## [What is being asked]
Reproduce every line of the listing below, character for character and in the same order.

Collected data:
-- Opening Marker --

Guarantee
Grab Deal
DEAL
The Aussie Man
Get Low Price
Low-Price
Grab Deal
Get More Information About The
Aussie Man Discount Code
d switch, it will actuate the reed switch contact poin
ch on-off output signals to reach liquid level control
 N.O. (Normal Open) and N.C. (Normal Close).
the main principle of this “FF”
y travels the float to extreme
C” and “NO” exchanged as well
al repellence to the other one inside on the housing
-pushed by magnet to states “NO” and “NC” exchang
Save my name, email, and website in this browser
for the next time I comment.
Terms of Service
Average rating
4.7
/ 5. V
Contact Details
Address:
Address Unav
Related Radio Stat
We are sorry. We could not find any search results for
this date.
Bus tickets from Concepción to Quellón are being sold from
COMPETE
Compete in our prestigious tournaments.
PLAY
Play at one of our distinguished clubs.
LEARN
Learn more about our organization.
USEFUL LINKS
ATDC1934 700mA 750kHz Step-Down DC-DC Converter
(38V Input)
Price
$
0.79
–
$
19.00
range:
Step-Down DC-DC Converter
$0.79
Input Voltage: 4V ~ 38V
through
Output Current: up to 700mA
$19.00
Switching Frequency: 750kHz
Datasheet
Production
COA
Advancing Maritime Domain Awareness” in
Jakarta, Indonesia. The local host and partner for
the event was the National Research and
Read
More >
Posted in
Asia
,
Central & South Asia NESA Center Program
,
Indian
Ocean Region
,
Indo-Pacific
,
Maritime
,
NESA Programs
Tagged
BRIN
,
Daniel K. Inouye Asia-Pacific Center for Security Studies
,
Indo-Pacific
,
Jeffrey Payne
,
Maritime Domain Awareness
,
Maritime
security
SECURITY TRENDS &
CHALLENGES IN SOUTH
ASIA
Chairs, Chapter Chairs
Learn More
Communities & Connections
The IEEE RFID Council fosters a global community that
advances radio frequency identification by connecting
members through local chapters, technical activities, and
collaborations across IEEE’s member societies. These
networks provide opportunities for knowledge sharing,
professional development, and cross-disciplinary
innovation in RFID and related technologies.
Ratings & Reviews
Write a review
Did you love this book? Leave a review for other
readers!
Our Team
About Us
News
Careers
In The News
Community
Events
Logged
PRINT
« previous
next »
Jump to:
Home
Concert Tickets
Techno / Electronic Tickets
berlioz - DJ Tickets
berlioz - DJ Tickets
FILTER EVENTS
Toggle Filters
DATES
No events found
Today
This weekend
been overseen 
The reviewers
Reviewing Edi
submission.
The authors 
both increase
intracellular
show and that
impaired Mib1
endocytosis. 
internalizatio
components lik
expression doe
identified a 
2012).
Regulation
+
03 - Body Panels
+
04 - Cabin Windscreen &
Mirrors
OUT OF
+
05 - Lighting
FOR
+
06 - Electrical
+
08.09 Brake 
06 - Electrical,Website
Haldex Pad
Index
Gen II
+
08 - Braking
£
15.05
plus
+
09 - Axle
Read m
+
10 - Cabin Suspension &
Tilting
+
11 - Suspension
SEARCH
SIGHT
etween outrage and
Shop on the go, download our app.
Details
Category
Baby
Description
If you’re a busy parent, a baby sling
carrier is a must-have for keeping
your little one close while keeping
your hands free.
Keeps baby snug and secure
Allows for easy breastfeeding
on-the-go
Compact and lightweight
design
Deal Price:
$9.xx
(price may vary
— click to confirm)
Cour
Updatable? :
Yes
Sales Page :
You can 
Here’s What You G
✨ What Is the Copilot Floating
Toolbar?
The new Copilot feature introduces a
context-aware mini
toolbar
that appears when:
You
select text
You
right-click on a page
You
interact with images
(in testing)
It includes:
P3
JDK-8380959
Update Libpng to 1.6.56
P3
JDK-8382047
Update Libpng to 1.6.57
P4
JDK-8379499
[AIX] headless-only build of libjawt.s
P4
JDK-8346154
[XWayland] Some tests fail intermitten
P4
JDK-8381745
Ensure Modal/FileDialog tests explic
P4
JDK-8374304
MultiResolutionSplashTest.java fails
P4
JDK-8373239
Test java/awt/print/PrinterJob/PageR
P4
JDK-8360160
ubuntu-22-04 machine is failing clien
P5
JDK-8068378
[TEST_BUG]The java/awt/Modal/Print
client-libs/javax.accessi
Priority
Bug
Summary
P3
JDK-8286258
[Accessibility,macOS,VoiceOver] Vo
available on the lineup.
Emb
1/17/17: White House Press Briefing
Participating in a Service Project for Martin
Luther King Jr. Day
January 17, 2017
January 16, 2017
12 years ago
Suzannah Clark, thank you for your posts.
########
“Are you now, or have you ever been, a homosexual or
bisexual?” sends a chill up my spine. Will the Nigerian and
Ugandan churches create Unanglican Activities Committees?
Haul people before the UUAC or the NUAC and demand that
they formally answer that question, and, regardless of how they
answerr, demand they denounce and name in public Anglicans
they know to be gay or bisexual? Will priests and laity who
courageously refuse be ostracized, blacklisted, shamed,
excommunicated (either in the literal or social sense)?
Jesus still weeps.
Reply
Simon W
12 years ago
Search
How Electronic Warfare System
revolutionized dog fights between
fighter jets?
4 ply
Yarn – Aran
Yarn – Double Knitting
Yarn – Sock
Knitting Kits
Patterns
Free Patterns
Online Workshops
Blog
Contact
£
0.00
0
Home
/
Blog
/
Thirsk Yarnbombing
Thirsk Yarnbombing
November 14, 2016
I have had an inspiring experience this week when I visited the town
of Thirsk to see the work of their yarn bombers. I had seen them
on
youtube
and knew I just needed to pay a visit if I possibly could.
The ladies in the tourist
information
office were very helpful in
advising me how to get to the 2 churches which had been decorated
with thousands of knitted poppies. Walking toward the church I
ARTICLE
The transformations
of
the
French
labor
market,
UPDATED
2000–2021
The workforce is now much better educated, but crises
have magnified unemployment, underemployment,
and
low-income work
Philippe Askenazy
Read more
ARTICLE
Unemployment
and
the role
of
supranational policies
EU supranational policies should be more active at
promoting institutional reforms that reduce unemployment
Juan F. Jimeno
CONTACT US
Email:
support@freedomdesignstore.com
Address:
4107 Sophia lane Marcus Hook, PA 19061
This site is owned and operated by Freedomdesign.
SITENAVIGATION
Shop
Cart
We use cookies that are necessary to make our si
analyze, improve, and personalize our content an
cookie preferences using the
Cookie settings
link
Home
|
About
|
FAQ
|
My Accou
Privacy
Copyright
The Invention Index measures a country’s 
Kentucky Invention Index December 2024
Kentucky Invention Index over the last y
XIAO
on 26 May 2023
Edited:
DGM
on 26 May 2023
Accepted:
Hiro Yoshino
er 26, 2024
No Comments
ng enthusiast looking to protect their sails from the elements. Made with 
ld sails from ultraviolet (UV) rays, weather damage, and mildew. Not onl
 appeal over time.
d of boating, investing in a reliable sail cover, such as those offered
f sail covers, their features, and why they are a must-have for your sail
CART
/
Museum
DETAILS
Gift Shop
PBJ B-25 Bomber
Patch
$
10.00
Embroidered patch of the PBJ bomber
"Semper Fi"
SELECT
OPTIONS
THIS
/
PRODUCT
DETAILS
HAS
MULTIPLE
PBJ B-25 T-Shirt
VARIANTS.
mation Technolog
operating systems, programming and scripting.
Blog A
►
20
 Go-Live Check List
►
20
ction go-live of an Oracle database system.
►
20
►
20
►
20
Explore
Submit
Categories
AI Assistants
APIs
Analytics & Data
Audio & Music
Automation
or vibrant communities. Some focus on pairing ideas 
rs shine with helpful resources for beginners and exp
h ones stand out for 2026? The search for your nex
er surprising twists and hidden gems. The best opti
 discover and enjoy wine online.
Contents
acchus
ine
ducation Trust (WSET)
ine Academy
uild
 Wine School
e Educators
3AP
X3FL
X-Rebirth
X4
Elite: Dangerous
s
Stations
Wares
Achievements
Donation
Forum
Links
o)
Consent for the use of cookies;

-- Closing Marker --

## [Solution to the problem]
Guarantee
Grab Deal
DEAL
The Aussie Man
Get Low Price
Low-Price
Grab Deal
Get More Information About The
Aussie Man Discount Code
d switch, it will actuate the reed switch contact poin
ch on-off output signals to reach liquid level control
 N.O. (Normal Open) and N.C. (Normal Close).
the main principle of this “FF”
y travels the float to extreme
C” and “NO” exchanged as well
al repellence to the other one inside on the housing
-pushed by magnet to states “NO” and “NC” exchang
Save my name, email, and website in this browser
for the next time I comment.
Terms of Service
Average rating
4.7
/ 5. V
Contact Details
Address:
Address Unav
Related Radio Stat
We are sorry. We could not find any search results for
this date.
Bus tickets from Concepción to Quellón are being sold from
COMPETE
Compete in our prestigious tournaments.
PLAY
Play at one of our distinguished clubs.
LEARN
Learn more about our organization.
USEFUL LINKS
ATDC1934 700mA 750kHz Step-Down DC-DC Converter
(38V Input)
Price
$
0.79
–
$
19.00
range:
Step-Down DC-DC Converter
$0.79
Input Voltage: 4V ~ 38V
through
Output Current: up to 700mA
$19.00
Switching Frequency: 750kHz
Datasheet
Production
COA
Advancing Maritime Domain Awareness” in
Jakarta, Indonesia. The local host and partner for
the event was the National Research and
Read
More >
Posted in
Asia
,
Central & South Asia NESA Center Program
,
Indian
Ocean Region
,
Indo-Pacific
,
Maritime
,
NESA Programs
Tagged
BRIN
,
Daniel K. Inouye Asia-Pacific Center for Security Studies
,
Indo-Pacific
,
Jeffrey Payne
,
Maritime Domain Awareness
,
Maritime
security
SECURITY TRENDS &
CHALLENGES IN SOUTH
ASIA
Chairs, Chapter Chairs
Learn More
Communities & Connections
The IEEE RFID Council fosters a global community that
advances radio frequency identification by connecting
members through local chapters, technical activities, and
collaborations across IEEE’s member societies. These
networks provide opportunities for knowledge sharing,
professional development, and cross-disciplinary
innovation in RFID and related technologies.
Ratings & Reviews
Write a review
Did you love this book? Leave a review for other
readers!
Our Team
About Us
News
Careers
In The News
Community
Events
Logged
PRINT
« previous
next »
Jump to:
Home
Concert Tickets
Techno / Electronic Tickets
berlioz - DJ Tickets
berlioz - DJ Tickets
FILTER EVENTS
Toggle Filters
DATES
No events found
Today
This weekend
been overseen 
The reviewers
Reviewing Edi
submission.
The authors 
both increase
intracellular
show and that
impaired Mib1
endocytosis. 
internalizatio
components lik
expression doe
identified a 
2012).
Regulation
+
03 - Body Panels
+
04 - Cabin Windscreen &
Mirrors
OUT OF
+
05 - Lighting
FOR
+
06 - Electrical
+
08.09 Brake 
06 - Electrical,Website
Haldex Pad
Index
Gen II
+
08 - Braking
£
15.05
plus
+
09 - Axle
Read m
+
10 - Cabin Suspension &
Tilting
+
11 - Suspension
SEARCH
SIGHT
etween outrage and
Shop on the go, download our app.
Details
Category
Baby
Description
If you’re a busy parent, a baby sling
carrier is a must-have for keeping
your little one close while keeping
your hands free.
Keeps baby snug and secure
Allows for easy breastfeeding
on-the-go
Compact and lightweight
design
Deal Price:
$9.xx
(price may vary
— click to confirm)
Cour
Updatable? :
Yes
Sales Page :
You can 
Here’s What You G
✨ What Is the Copilot Floating
Toolbar?
The new Copilot feature introduces a
context-aware mini
toolbar
that appears when:
You
select text
You
right-click on a page
You
interact with images
(in testing)
It includes:
P3
JDK-8380959
Update Libpng to 1.6.56
P3
JDK-8382047
Update Libpng to 1.6.57
P4
JDK-8379499
[AIX] headless-only build of libjawt.s
P4
JDK-8346154
[XWayland] Some tests fail intermitten
P4
JDK-8381745
Ensure Modal/FileDialog tests explic
P4
JDK-8374304
MultiResolutionSplashTest.java fails
P4
JDK-8373239
Test java/awt/print/PrinterJob/PageR
P4
JDK-8360160
ubuntu-22-04 machine is failing clien
P5
JDK-8068378
[TEST_BUG]The java/awt/Modal/Print
client-libs/javax.accessi
Priority
Bug
Summary
P3
JDK-8286258
[Accessibility,macOS,VoiceOver] Vo
available on the lineup.
Emb
1/17/17: White House Press Briefing
Participating in a Service Project for Martin
Luther King Jr. Day
January 17, 2017
January 16, 2017
12 years ago
Suzannah Clark, thank you for your posts.
########
“Are you now, or have you ever been, a homosexual or
bisexual?” sends a chill up my spine. Will the Nigerian and
Ugandan churches create Unanglican Activities Committees?
Haul people before the UUAC or the NUAC and demand that
they formally answer that question, and, regardless of how they
answerr, demand they denounce and name in public Anglicans
they know to be gay or bisexual? Will priests and laity who
courageously refuse be ostracized, blacklisted, shamed,
excommunicated (either in the literal or social sense)?
Jesus still weeps.
Reply
Simon W
12 years ago
Search
How Electronic Warfare System
revolutionized dog fights between
fighter jets?
4 ply
Yarn – Aran
Yarn – Double Knitting
Yarn – Sock
Knitting Kits
Patterns
Free Patterns
Online Workshops
Blog
Contact
£
0.00
0
Home
/
Blog
/
Thirsk Yarnbombing
Thirsk Yarnbombing
November 14, 2016
I have had an inspiring experience this week when I visited the town
of Thirsk to see the work of their yarn bombers. I had seen them
on
youtube
and knew I just needed to pay a visit if I possibly could.
The ladies in the tourist
information
office were very helpful in
advising me how to get to the 2 churches which had been decorated
with thousands of knitted poppies. Walking toward the church I
ARTICLE
The transformations
of
the
French
labor
market,
UPDATED
2000–2021
The workforce is now much better educated, but crises
have magnified unemployment, underemployment,
and
low-income work
Philippe Askenazy
Read more
ARTICLE
Unemployment
and
the role
of
supranational policies
EU supranational policies should be more active at
promoting institutional reforms that reduce unemployment
Juan F. Jimeno
CONTACT US
Email:
support@freedomdesignstore.com
Address:
4107 Sophia lane Marcus Hook, PA 19061
This site is owned and operated by Freedomdesign.
SITENAVIGATION
Shop
Cart
We use cookies that are necessary to make our si
analyze, improve, and personalize our content an
cookie preferences using the
Cookie settings
link
Home
|
About
|
FAQ
|
My Accou
Privacy
Copyright
The Invention Index measures a country’s 
Kentucky Invention Index December 2024
Kentucky Invention Index over the last y
XIAO
on 26 May 2023
Edited:
DGM
on 26 May 2023
Accepted:
Hiro Yoshino
er 26, 2024
No Comments
ng enthusiast looking to protect their sails from the elements. Made with 
ld sails from ultraviolet (UV) rays, weather damage, and mildew. Not onl
 appeal over time.
d of boating, investing in a reliable sail cover, such as those offered
f sail covers, their features, and why they are a must-have for your sail
CART
/
Museum
DETAILS
Gift Shop
PBJ B-25 Bomber
Patch
$
10.00
Embroidered patch of the PBJ bomber
"Semper Fi"
SELECT
OPTIONS
THIS
/
PRODUCT
DETAILS
HAS
MULTIPLE
PBJ B-25 T-Shirt
VARIANTS.
mation Technolog
operating systems, programming and scripting.
Blog A
►
20
 Go-Live Check List
►
20
ction go-live of an Oracle database system.
►
20
►
20
►
20
Explore
Submit
Categories
AI Assistants
APIs
Analytics & Data
Audio & Music
Automation
or vibrant communities. Some focus on pairing ideas 
rs shine with helpful resources for beginners and exp
h ones stand out for 2026? The search for your nex
er surprising twists and hidden gems. The best opti
 discover and enjoy wine online.
Contents
acchus
ine
ducation Trust (WSET)
ine Academy
uild
 Wine School
e Educators
3AP
X3FL
X-Rebirth
X4
Elite: Dangerous
s
Stations
Wares
Achievements
Donation
Forum
Links
o)
Consent for the use of cookies;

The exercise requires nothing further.